_Exercise description:_ Update the material from its first line through the line containing "Agreed to delete the program. And" by replacing "uninstall" with "remove". Keep every other line unchanged.

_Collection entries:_
^^^^
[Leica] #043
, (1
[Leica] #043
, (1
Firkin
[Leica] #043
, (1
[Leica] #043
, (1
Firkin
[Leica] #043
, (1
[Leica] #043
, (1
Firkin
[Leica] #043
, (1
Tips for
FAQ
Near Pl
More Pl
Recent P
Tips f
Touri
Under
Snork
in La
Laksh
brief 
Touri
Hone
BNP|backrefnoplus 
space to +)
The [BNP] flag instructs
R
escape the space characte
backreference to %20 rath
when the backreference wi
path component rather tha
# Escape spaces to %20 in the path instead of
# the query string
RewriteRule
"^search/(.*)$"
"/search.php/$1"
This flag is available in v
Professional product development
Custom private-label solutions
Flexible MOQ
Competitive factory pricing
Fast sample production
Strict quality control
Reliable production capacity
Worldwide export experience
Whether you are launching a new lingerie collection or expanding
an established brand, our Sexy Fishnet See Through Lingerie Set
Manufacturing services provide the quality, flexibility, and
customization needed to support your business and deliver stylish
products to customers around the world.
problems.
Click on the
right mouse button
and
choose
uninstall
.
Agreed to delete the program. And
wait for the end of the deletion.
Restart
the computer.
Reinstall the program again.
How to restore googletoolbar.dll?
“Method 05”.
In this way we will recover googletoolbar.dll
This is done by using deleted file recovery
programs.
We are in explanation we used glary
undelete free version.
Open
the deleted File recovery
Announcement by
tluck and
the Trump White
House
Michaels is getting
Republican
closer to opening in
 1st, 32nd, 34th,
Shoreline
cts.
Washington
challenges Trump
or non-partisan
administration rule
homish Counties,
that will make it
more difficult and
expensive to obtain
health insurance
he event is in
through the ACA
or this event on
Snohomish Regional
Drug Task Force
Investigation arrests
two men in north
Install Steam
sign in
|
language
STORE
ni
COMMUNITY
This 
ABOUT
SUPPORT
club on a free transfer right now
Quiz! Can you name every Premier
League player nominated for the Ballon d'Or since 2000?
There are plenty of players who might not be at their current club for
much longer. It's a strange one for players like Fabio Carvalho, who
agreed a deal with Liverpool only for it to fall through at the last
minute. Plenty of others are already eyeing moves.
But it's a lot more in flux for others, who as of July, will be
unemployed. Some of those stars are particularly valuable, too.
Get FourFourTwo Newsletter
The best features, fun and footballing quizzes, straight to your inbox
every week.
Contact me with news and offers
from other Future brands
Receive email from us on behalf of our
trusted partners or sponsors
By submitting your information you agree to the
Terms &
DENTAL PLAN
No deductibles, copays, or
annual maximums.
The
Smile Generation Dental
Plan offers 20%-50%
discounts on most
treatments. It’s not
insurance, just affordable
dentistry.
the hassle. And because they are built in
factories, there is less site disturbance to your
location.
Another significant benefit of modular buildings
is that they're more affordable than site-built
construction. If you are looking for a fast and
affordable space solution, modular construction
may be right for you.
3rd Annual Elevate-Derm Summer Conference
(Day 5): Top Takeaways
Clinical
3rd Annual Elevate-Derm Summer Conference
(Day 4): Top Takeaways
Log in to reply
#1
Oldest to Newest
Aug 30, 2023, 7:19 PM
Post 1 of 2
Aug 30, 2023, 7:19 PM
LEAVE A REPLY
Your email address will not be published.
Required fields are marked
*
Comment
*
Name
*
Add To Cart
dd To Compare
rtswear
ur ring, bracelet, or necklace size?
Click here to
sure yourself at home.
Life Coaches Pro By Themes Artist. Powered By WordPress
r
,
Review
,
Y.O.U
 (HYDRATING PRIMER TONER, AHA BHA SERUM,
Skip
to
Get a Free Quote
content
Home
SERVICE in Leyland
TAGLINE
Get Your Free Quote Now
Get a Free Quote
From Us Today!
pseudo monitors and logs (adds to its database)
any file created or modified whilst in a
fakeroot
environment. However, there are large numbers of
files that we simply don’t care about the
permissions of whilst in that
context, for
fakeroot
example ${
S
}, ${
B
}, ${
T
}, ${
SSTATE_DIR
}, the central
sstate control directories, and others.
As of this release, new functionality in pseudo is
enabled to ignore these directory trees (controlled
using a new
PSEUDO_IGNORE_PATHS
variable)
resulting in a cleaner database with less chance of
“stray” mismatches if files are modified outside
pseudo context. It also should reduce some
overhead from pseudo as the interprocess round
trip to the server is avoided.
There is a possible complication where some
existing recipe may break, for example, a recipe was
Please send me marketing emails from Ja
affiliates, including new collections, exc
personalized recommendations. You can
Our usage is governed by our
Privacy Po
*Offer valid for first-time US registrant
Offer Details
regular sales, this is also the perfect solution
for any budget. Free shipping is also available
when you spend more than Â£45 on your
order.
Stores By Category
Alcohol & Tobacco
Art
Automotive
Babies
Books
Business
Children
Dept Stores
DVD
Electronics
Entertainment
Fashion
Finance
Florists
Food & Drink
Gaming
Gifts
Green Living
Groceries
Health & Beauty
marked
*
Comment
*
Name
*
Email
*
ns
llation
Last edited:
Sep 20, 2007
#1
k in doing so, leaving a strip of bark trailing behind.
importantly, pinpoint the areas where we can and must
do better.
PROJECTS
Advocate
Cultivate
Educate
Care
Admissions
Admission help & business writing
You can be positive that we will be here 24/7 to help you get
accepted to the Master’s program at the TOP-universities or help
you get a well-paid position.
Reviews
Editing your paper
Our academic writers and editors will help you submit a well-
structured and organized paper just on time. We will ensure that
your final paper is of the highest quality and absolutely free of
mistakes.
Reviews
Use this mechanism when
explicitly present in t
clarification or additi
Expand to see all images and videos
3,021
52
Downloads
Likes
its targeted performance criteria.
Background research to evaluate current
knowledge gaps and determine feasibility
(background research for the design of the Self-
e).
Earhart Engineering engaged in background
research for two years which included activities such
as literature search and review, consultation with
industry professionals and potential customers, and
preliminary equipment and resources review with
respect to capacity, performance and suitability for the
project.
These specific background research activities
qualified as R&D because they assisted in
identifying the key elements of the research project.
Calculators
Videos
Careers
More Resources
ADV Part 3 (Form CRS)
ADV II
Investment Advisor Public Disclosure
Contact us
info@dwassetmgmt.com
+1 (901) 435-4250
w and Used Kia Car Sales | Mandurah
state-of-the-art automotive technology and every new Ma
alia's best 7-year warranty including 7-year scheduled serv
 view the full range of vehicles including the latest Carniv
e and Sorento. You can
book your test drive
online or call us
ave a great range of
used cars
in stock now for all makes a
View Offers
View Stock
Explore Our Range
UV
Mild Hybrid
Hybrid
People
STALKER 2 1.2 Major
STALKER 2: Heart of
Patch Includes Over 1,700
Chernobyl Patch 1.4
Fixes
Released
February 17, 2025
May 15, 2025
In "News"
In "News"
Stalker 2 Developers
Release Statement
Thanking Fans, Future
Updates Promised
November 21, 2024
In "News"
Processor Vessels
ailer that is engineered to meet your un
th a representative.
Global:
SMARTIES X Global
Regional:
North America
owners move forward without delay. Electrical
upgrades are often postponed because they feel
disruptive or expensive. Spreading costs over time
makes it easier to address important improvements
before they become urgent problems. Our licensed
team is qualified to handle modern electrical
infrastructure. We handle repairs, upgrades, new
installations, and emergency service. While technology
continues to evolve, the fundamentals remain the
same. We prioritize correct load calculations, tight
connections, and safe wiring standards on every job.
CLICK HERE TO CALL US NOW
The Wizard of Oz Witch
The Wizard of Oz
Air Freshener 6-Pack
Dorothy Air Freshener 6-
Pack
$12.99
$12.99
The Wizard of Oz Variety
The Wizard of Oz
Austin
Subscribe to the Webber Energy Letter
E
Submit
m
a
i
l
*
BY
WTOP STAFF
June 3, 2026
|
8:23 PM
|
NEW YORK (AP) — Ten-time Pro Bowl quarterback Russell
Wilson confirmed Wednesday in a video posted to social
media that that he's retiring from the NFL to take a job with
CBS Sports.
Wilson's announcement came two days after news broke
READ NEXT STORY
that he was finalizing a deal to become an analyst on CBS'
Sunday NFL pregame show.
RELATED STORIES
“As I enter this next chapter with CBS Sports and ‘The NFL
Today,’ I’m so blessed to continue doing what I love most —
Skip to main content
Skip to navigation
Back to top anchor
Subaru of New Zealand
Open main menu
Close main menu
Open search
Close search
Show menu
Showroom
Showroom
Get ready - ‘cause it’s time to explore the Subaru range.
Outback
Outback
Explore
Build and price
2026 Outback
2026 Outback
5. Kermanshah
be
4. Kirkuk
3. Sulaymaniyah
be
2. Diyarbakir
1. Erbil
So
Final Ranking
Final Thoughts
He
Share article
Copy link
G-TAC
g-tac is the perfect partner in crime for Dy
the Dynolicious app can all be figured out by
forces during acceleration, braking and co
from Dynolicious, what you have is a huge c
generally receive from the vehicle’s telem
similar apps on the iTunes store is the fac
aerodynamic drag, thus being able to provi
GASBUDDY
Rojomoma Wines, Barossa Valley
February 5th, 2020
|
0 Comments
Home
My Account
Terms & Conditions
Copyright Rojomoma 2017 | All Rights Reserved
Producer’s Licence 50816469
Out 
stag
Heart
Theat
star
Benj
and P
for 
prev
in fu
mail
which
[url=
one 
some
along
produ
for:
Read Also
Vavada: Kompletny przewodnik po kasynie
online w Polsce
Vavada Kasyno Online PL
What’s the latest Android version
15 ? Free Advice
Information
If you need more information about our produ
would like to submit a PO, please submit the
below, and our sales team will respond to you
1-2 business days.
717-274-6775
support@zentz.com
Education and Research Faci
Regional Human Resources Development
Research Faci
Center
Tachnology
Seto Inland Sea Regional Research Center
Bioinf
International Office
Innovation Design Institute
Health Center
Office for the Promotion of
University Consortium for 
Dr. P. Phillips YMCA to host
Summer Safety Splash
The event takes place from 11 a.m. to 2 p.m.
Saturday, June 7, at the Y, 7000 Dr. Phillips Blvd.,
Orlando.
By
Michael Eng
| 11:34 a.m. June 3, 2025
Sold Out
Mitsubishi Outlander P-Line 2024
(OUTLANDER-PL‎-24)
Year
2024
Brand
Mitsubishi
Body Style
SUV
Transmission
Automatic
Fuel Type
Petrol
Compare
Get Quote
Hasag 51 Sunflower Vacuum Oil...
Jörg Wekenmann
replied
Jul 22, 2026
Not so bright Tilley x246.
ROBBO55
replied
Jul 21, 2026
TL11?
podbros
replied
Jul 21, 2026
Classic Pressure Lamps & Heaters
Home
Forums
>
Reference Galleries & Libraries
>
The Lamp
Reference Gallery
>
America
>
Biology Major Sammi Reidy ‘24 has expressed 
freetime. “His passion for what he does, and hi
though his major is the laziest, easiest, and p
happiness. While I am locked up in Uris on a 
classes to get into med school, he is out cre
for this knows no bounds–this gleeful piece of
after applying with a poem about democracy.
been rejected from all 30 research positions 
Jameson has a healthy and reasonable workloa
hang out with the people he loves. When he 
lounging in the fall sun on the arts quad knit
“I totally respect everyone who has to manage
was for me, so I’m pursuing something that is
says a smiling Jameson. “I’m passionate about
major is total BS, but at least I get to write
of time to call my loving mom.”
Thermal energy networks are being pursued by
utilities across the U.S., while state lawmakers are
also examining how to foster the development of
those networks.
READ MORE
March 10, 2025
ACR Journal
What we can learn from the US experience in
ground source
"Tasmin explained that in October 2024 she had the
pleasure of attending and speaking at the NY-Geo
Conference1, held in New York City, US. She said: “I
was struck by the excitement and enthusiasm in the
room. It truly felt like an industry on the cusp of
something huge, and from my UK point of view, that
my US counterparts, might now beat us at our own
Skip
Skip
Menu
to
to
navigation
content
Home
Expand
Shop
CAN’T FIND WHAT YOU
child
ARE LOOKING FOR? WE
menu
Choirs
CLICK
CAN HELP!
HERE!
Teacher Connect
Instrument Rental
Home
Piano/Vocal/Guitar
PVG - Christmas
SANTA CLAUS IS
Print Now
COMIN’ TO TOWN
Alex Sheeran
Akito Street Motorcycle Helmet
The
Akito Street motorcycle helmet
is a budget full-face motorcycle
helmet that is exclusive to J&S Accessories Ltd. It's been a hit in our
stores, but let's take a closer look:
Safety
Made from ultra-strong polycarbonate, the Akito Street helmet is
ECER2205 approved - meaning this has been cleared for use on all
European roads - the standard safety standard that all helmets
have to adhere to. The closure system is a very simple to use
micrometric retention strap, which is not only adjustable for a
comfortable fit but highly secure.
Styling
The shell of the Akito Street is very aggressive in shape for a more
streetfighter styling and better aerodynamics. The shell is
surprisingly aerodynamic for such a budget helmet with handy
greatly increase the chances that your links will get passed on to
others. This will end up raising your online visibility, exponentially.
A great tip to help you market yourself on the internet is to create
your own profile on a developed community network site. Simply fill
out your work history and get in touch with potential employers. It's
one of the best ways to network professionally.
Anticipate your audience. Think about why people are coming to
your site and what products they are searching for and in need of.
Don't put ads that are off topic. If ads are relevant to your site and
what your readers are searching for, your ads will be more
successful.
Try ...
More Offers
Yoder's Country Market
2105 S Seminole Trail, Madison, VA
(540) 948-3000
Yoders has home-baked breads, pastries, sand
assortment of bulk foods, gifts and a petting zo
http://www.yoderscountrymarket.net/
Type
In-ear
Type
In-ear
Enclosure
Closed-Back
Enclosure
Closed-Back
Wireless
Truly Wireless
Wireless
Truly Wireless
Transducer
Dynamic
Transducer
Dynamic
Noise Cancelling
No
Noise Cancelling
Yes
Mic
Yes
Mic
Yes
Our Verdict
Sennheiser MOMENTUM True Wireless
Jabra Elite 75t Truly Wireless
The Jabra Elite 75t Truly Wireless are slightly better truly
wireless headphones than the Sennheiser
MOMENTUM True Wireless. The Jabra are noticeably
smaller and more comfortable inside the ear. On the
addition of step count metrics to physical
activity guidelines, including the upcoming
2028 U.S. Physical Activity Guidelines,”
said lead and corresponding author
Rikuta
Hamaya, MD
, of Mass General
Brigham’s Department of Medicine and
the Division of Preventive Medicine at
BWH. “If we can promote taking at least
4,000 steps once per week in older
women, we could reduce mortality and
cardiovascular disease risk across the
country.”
^^^^
_Reply:_
[Leica] #043
, (1
[Leica] #043
, (1
Firkin
[Leica] #043
, (1
[Leica] #043
, (1
Firkin
[Leica] #043
, (1
[Leica] #043
, (1
Firkin
[Leica] #043
, (1
Tips for
FAQ
Near Pl
More Pl
Recent P
Tips f
Touri
Under
Snork
in La
Laksh
brief 
Touri
Hone
BNP|backrefnoplus 
space to +)
The [BNP] flag instructs
R
escape the space characte
backreference to %20 rath
when the backreference wi
path component rather tha
# Escape spaces to %20 in the path instead of
# the query string
RewriteRule
"^search/(.*)$"
"/search.php/$1"
This flag is available in v
Professional product development
Custom private-label solutions
Flexible MOQ
Competitive factory pricing
Fast sample production
Strict quality control
Reliable production capacity
Worldwide export experience
Whether you are launching a new lingerie collection or expanding
an established brand, our Sexy Fishnet See Through Lingerie Set
Manufacturing services provide the quality, flexibility, and
customization needed to support your business and deliver stylish
products to customers around the world.
problems.
Click on the
right mouse button
and
choose
remove
.
Agreed to delete the program. And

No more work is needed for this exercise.